***** DATA SHOWN *****
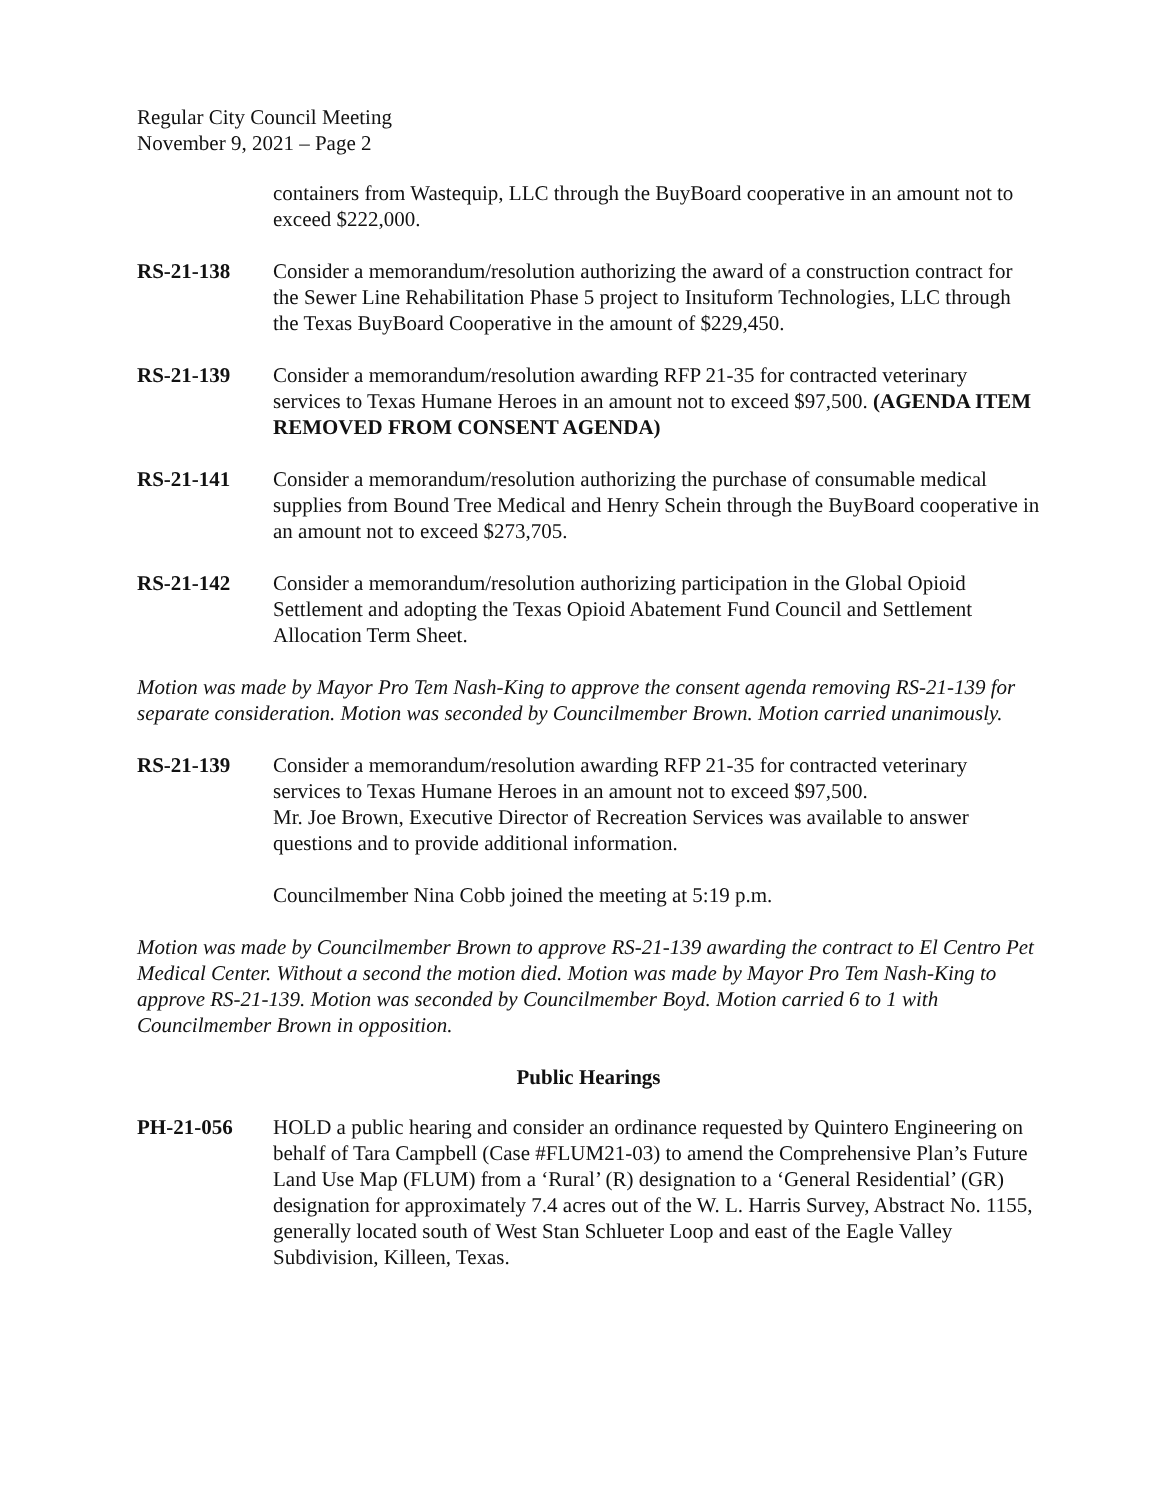Regular City Council Meeting
November 9, 2021 – Page 2
containers from Wastequip, LLC through the BuyBoard cooperative in an amount not to exceed $222,000.
RS-21-138 Consider a memorandum/resolution authorizing the award of a construction contract for the Sewer Line Rehabilitation Phase 5 project to Insituform Technologies, LLC through the Texas BuyBoard Cooperative in the amount of $229,450.
RS-21-139 Consider a memorandum/resolution awarding RFP 21-35 for contracted veterinary services to Texas Humane Heroes in an amount not to exceed $97,500. (AGENDA ITEM REMOVED FROM CONSENT AGENDA)
RS-21-141 Consider a memorandum/resolution authorizing the purchase of consumable medical supplies from Bound Tree Medical and Henry Schein through the BuyBoard cooperative in an amount not to exceed $273,705.
RS-21-142 Consider a memorandum/resolution authorizing participation in the Global Opioid Settlement and adopting the Texas Opioid Abatement Fund Council and Settlement Allocation Term Sheet.
Motion was made by Mayor Pro Tem Nash-King to approve the consent agenda removing RS-21-139 for separate consideration. Motion was seconded by Councilmember Brown. Motion carried unanimously.
RS-21-139 Consider a memorandum/resolution awarding RFP 21-35 for contracted veterinary services to Texas Humane Heroes in an amount not to exceed $97,500.
Mr. Joe Brown, Executive Director of Recreation Services was available to answer questions and to provide additional information.
Councilmember Nina Cobb joined the meeting at 5:19 p.m.
Motion was made by Councilmember Brown to approve RS-21-139 awarding the contract to El Centro Pet Medical Center. Without a second the motion died. Motion was made by Mayor Pro Tem Nash-King to approve RS-21-139. Motion was seconded by Councilmember Boyd. Motion carried 6 to 1 with Councilmember Brown in opposition.
Public Hearings
PH-21-056 HOLD a public hearing and consider an ordinance requested by Quintero Engineering on behalf of Tara Campbell (Case #FLUM21-03) to amend the Comprehensive Plan’s Future Land Use Map (FLUM) from a ‘Rural’ (R) designation to a ‘General Residential’ (GR) designation for approximately 7.4 acres out of the W. L. Harris Survey, Abstract No. 1155, generally located south of West Stan Schlueter Loop and east of the Eagle Valley Subdivision, Killeen, Texas.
*****
Using the listing above, list every line in which the string "Heroes" occurs.

| TASK RESULT |
RS-21-139 Consider a memorandum/resolution awarding RFP 21-35 for contracted veterinary services to Texas Humane Heroes in an amount not to exceed $97,500. (AGENDA ITEM REMOVED FROM CONSENT AGENDA)
RS-21-139 Consider a memorandum/resolution awarding RFP 21-35 for contracted veterinary services to Texas Humane Heroes in an amount not to exceed $97,500.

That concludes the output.